Grasso, Greenberg, and Weill all claim that, like Hamlet’s father, someone poured poison into their ears while they slept. The evidence of that is either lost or hidden.

In the current crisis, many of he usual suspects have no power to sit at the table when the trouble rains down. Thain, head of Merrill Lynch (MER) and former CEO of NYSE, probably wishes he had never left as co-president of Goldman Sachs (GS). Merrill has been emasculated by losses. John Mack, who has run every large investment bank in the world, now keeps bodyguards so the Morgan Stanley shareholders will not not tar and feather him. The house of Morgan has lost its teeth. At Citi, Weill’s creation, the talk of survival mixes with discussions of breaking the firm into pieces. Just yesterday, John Reed, who helped create Citi a decade ago, said the whole thing was a bad idea.

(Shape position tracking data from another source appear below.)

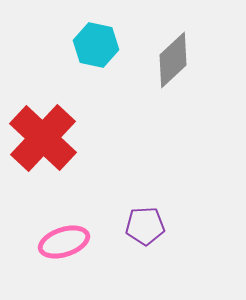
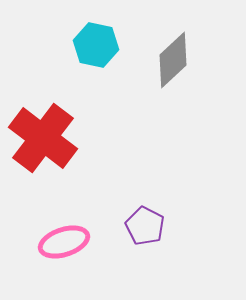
red cross: rotated 6 degrees counterclockwise
purple pentagon: rotated 30 degrees clockwise
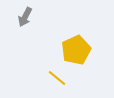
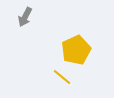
yellow line: moved 5 px right, 1 px up
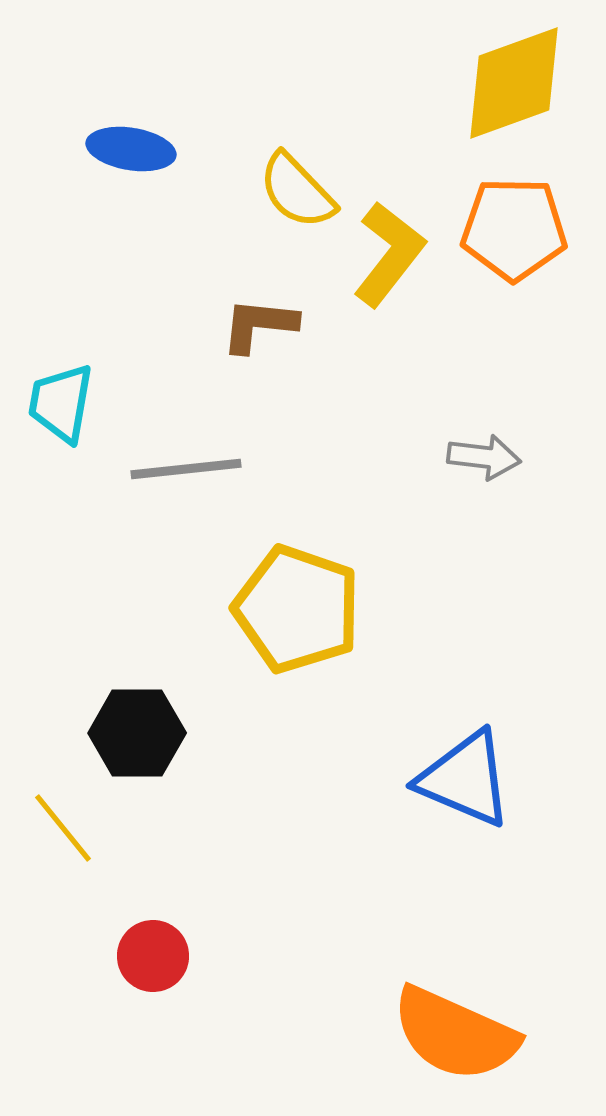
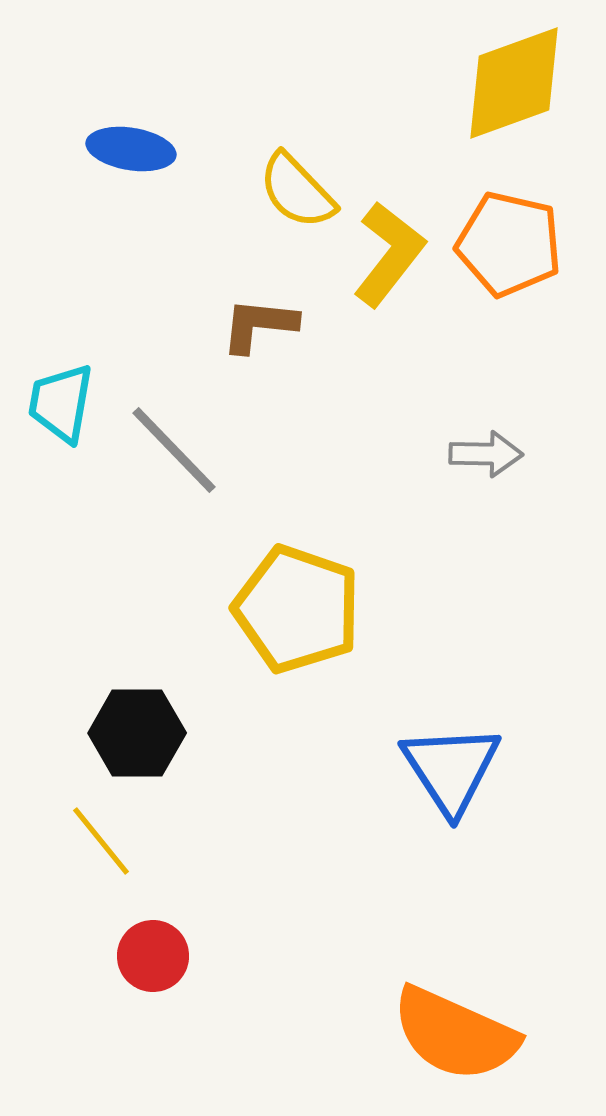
orange pentagon: moved 5 px left, 15 px down; rotated 12 degrees clockwise
gray arrow: moved 2 px right, 3 px up; rotated 6 degrees counterclockwise
gray line: moved 12 px left, 19 px up; rotated 52 degrees clockwise
blue triangle: moved 14 px left, 10 px up; rotated 34 degrees clockwise
yellow line: moved 38 px right, 13 px down
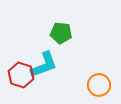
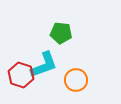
orange circle: moved 23 px left, 5 px up
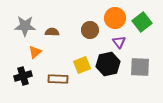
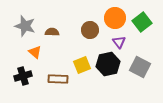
gray star: rotated 15 degrees clockwise
orange triangle: rotated 40 degrees counterclockwise
gray square: rotated 25 degrees clockwise
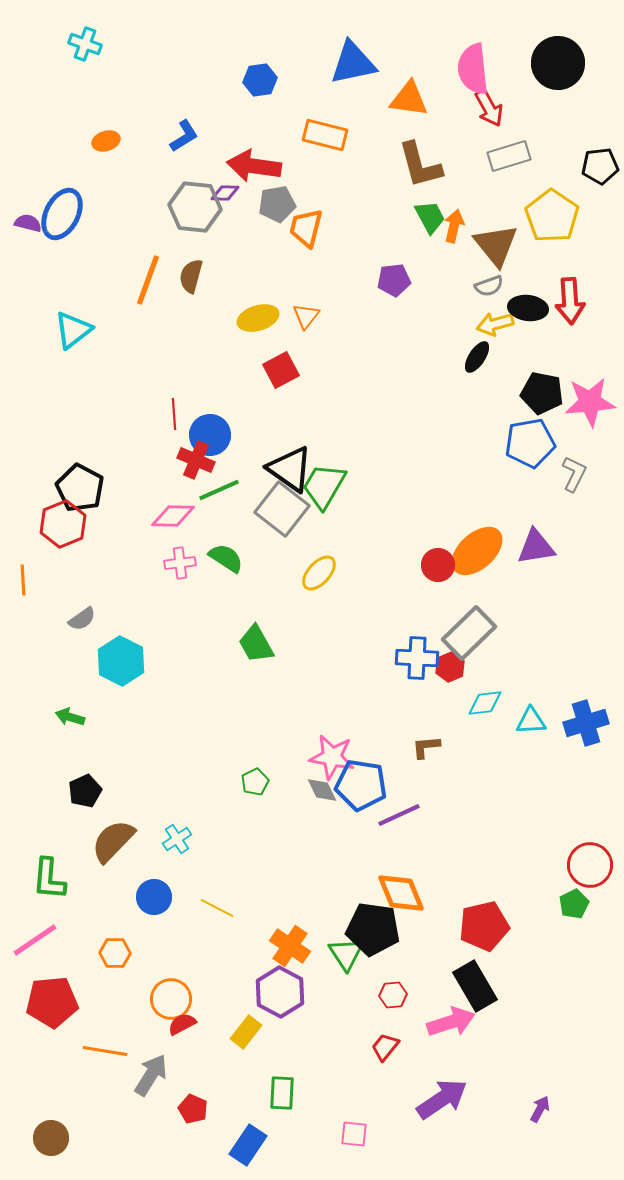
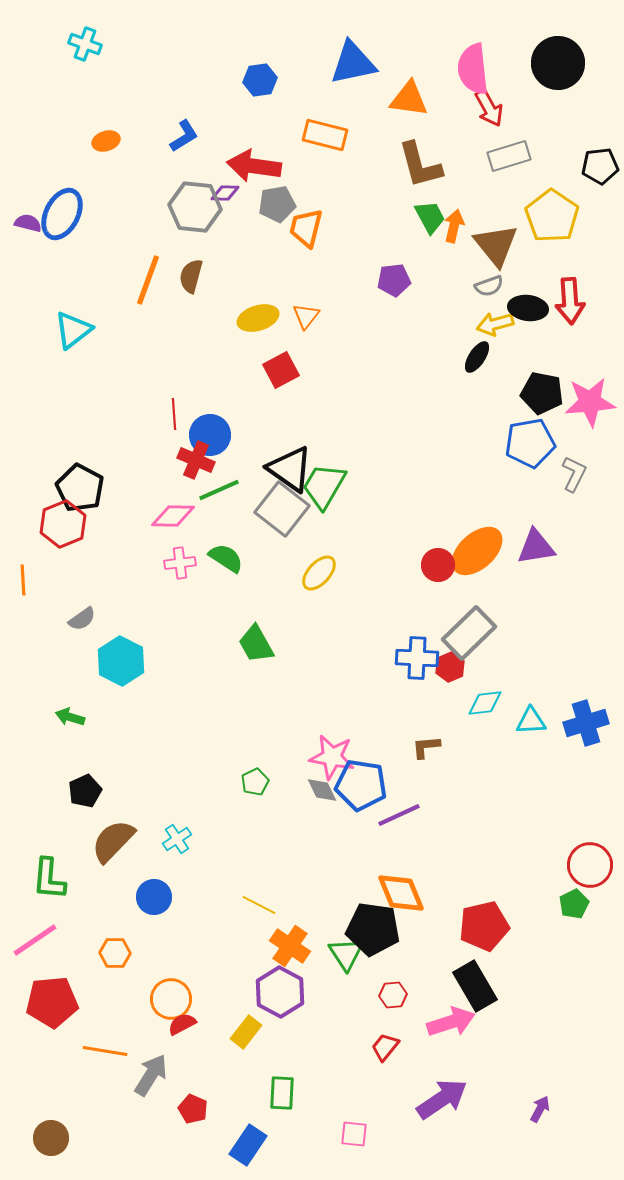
yellow line at (217, 908): moved 42 px right, 3 px up
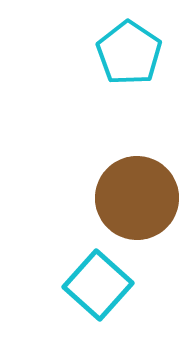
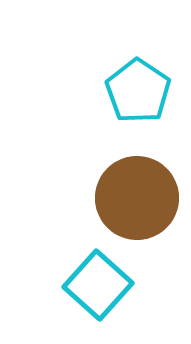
cyan pentagon: moved 9 px right, 38 px down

The government, now run, at least on the financial side by new men, Bernanke and Paulson, has turned to what is left of the better banks and investment houses. Paulson looks to his old home, Goldman Sachs, for aid. James Dimon at the head of JP Morgan was begot by Weill and then sacrificed when Citi was created. He as a healthy balance sheet and a score to settle.

The Buddha-like figure at the center of much of the rescue of Wall St. is Lloyd Blankfein. He has only been CEO of Goldman for a short time. During that period his traders bet that mortgage-back securities would fall apart and made billions of dollars on that bet. This happened at about the same time his sales force was marketing the ill-fated subprime derivatives to customers. Goldman also helped sink Bear Stearns by indicating that it was not confident in doing business with the troubled brokerage. Blankfein is rarely visible and may only come out at night.

For better or worse all of the most troubling aspects of the financial markets will have to be run by Bernanke, Paulson, Dimon, and Blankfein. The first two have the power of the purse-strings. The other two have the only big financial company balance sheets that the Fed and Treasury trust.

In a storm, that is not many people to row the boat.